Of course, persistent volume must be accessible via network. Otherwise you'd need to make sure that all the pods are scheduled to the node with that volume.

There are several volume types that are suitable for that and not tied to any cloud provider:

  • NFS
  • RBD (Ceph Block Device)
  • CephFS
  • Glusterfs
  • Portworx Volumes

Of course, to use a volume you need to have it first. That is, if you want to consume NFS you need to setup NFS on all nodes in K8s cluster. If you want to consume Ceph, you need to setup Ceph cluster and so on.

The only volume type that supports Kubernetes out of the box is Portworks. There are instruction on how to set it up in GKE.

To setup Ceph cluster in K8s there's a project in development called Rook.

But this is all overkill if you just want a folder from one node to be available in another node. In this case just setup NFS server. It wouldn't be harder than provisioning other volume types and will consume much less cpu/memory/disk resources.

Helm: if you use helm to deploy

If you have a PVC that only supports RWO and you want many pods to be able to read from the same PVC and share that storage, then you can install the helm chart stable/nfs-server-provisioner if your cloud provider does not support RWX access mode.

This chart provisions "out-of-tree" storage PVCs with RWX access mode that access the underlying PVC from a cloud provider that only supports RWO, like Digital Ocean.

In your pods, you mount the PVC provisioned by the nfs server and you can scale them while they read and write from the same PVC.

Important!

You have to modify the values file to add configuration suited to your deployment like your storage class.

For more information on the chart: https://github.com/helm/charts/tree/master/stable/nfs-server-provisioner

I just achieve this with an application made with 3 containerized micro-services, I have one of this that is responsible to store and share files, so the application is storing files and retrieving them on a folder, this folder is passed via application property. There is a secured rest entry point that is allowing submission and retrieving of files (basically at every submission it is creating a unique id that is returned and can be used to scan the folder for a file). Passing this application from docker-compose to kubernetes I had your same problem : I need a global disk so I can have multiple replica of the container, so when the other micro-services will send a request to one of the replica, they will always be able to send any submitted file, not only the replica file managed at submission. I solved by creating a persistent volume, associated to an persistent volume claim, this volume claim is associated to a deployment (note: not a Statefulset, that it will create a disk for every pod), at this point you have to associate the mounted volume path with the container storing folder path.
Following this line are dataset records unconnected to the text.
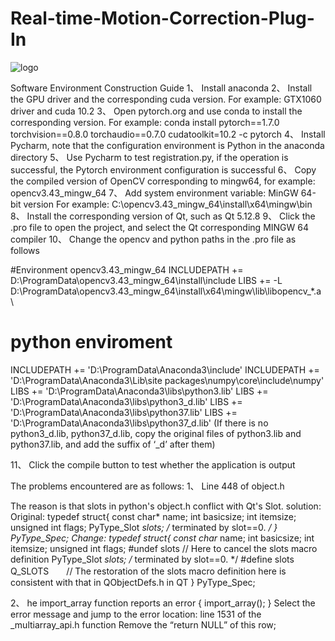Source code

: # Real-time-Motion-Correction-Plug-In

![logo](https://user-images.githubusercontent.com/44628918/166712172-ba85c63d-27d2-47cd-b3fa-ba052acedbef.png)

 
Software Environment Construction Guide
1、	Install anaconda
2、	Install the GPU driver and the corresponding cuda version. For example: GTX1060 driver and cuda 10.2
3、	Open pytorch.org and use conda to install the corresponding version. For example: conda install pytorch==1.7.0 torchvision==0.8.0 torchaudio==0.7.0 cudatoolkit=10.2 -c pytorch
4、	Install Pycharm, note that the configuration environment is Python in the anaconda directory
5、	Use Pycharm to test registration.py, if the operation is successful, the Pytorch environment configuration is successful
6、	Copy the compiled version of OpenCV corresponding to mingw64, for example: opencv3.43_mingw_64
7、	Add system environment variable: MinGW 64-bit version
For example: C:\opencv3.43_mingw_64\install\x64\mingw\bin
8、	Install the corresponding version of Qt, such as Qt 5.12.8
9、	Click the .pro file to open the project, and select the Qt corresponding MINGW 64 compiler
10、	Change the opencv and python paths in the .pro file as follows

#Environment opencv3.43_mingw_64
INCLUDEPATH += D:\ProgramData\opencv3.43_mingw_64\install\include
LIBS += -L D:\ProgramData\opencv3.43_mingw_64\install\x64\mingw\lib\libopencv_*.a \

# python enviroment
INCLUDEPATH += 'D:\ProgramData\Anaconda3\include'
INCLUDEPATH += 'D:\ProgramData\Anaconda3\Lib\site packages\numpy\core\include\numpy'
LIBS += 'D:\ProgramData\Anaconda3\libs\python3.lib'
LIBS += 'D:\ProgramData\Anaconda3\libs\python3_d.lib'
LIBS += 'D:\ProgramData\Anaconda3\libs\python37.lib'
LIBS += 'D:\ProgramData\Anaconda3\libs\python37_d.lib'
 (If there is no python3_d.lib, python37_d.lib, copy the original files of python3.lib and python37.lib, and add the suffix of ‘_d’ after them)

11、	Click the compile button to test whether the application is output





The problems encountered are as follows:
1、	Line 448 of object.h
 
The reason is that slots in python's object.h conflict with Qt's Slot.
solution:
Original:
typedef struct{
    const char* name;
    int basicsize;
    int itemsize;
    unsigned int flags;
    PyType_Slot *slots; /* terminated by slot==0. */
} PyType_Spec;
Change:
typedef struct{
    const char* name;
    int basicsize;
    int itemsize;
    unsigned int flags;
    #undef slots     // Here to cancel the slots macro definition
    PyType_Slot *slots; /* terminated by slot==0. */
    #define slots Q_SLOTS　　// The restoration of the slots macro definition here is consistent with that in QObjectDefs.h in QT
} PyType_Spec;

2、	he import_array function reports an error
{
import_array();
}
Select the error message and jump to the error location: line 1531 of the _multiarray_api.h function
Remove the “return NULL” of this row;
So what is important is just the persistent volume claim name and the fact that PV has more available memory of PVC, and obviously the matching with the deployment with the right labels. Then in the deployment you can pass in the spec:

volumes:
- name: store-folder
persistentVolumeClaim:
claimName: [pvc_name]

into the container settings:

volumeMounts:
- name: store-folder
mountPath: "/stored-files"

and in env. block:

containers:
....
- env:
- name: any-property-used-inside-the-application-for-saving-files
value: /stored-files

So, from volume, you bind the pvc to the deployment, then from volume mounts, you bind the disk to a directory, then via environment variable you are able to pass the persistent disk directory. It is fundamental that your declare both PVC and PV, without PV it will work like any pods has its own folder.